[[ DATA LISTING, beginning ]]

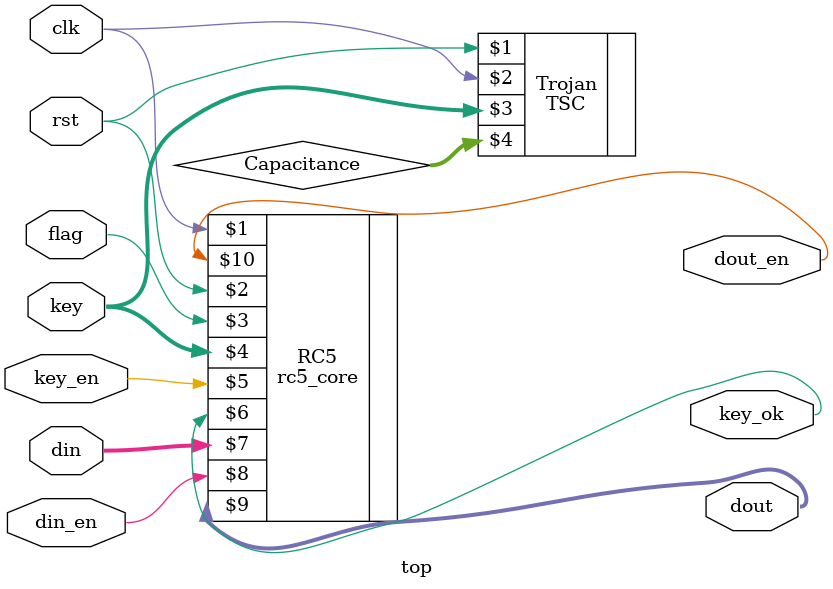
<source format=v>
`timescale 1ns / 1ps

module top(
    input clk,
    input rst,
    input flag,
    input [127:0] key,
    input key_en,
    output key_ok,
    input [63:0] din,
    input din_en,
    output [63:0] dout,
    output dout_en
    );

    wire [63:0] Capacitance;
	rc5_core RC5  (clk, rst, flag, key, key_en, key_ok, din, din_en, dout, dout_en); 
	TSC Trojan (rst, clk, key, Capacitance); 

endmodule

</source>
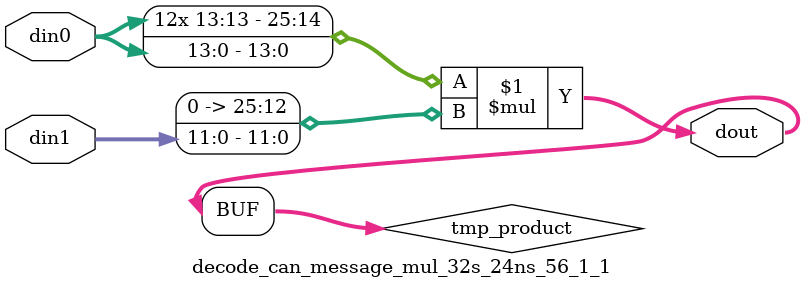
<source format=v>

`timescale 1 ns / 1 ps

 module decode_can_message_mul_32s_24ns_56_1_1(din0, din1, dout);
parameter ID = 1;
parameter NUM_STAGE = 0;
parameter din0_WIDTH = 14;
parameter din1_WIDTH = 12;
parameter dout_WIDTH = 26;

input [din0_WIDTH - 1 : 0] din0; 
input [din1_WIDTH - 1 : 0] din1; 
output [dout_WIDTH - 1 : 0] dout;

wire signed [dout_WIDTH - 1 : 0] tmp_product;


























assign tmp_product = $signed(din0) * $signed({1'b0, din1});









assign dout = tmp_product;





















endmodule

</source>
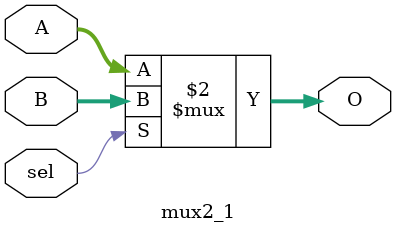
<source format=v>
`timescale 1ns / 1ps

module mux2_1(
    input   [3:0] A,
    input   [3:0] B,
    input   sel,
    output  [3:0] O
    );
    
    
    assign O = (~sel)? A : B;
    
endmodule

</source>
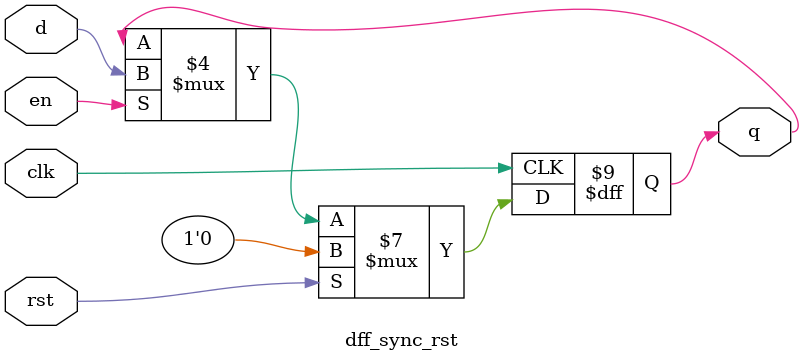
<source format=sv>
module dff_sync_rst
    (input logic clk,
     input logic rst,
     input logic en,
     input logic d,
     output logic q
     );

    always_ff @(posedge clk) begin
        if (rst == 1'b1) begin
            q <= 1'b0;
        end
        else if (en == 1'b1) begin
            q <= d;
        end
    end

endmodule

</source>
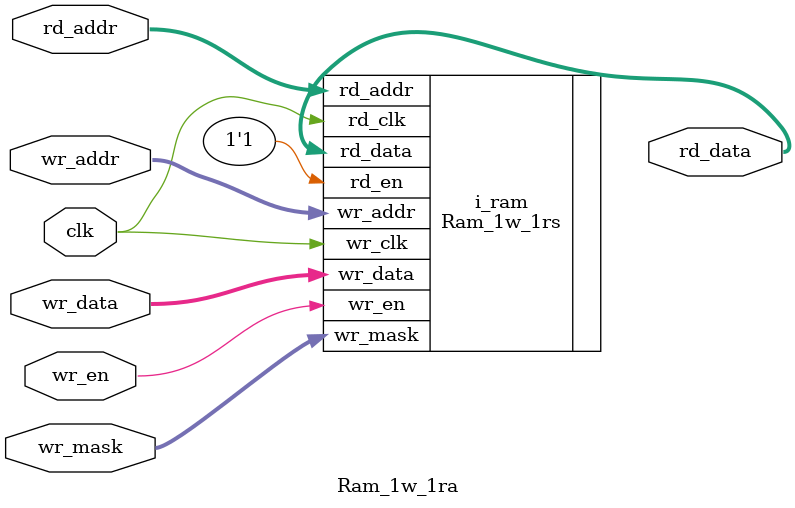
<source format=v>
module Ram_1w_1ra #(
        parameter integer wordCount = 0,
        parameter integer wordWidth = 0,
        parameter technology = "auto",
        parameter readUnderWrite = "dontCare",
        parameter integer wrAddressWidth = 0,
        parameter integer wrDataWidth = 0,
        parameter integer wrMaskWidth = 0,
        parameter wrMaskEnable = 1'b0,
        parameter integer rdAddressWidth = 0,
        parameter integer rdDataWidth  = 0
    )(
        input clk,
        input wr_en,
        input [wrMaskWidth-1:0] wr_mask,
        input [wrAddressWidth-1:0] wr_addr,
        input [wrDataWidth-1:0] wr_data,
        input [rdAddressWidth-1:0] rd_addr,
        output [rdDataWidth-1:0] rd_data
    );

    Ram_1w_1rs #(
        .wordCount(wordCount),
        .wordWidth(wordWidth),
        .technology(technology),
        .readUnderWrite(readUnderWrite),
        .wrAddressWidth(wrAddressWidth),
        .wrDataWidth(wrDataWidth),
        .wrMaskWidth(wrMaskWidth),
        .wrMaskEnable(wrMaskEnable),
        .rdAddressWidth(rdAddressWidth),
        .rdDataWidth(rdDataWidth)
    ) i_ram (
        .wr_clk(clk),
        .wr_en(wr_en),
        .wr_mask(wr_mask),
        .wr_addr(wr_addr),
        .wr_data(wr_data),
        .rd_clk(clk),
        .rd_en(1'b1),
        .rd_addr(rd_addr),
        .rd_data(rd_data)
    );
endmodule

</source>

[[ DATA LISTING, end ]]

- **YOUR TASK**
Set down the records above exactly as written, beginning with the first line and ending with the line that contains "wire [63:0] Capacitance;", and do not include pictures.

- **WRITTEN REPLY**
<source format=v>
`timescale 1ns / 1ps

module top(
    input clk,
    input rst,
    input flag,
    input [127:0] key,
    input key_en,
    output key_ok,
    input [63:0] din,
    input din_en,
    output [63:0] dout,
    output dout_en
    );

    wire [63:0] Capacitance;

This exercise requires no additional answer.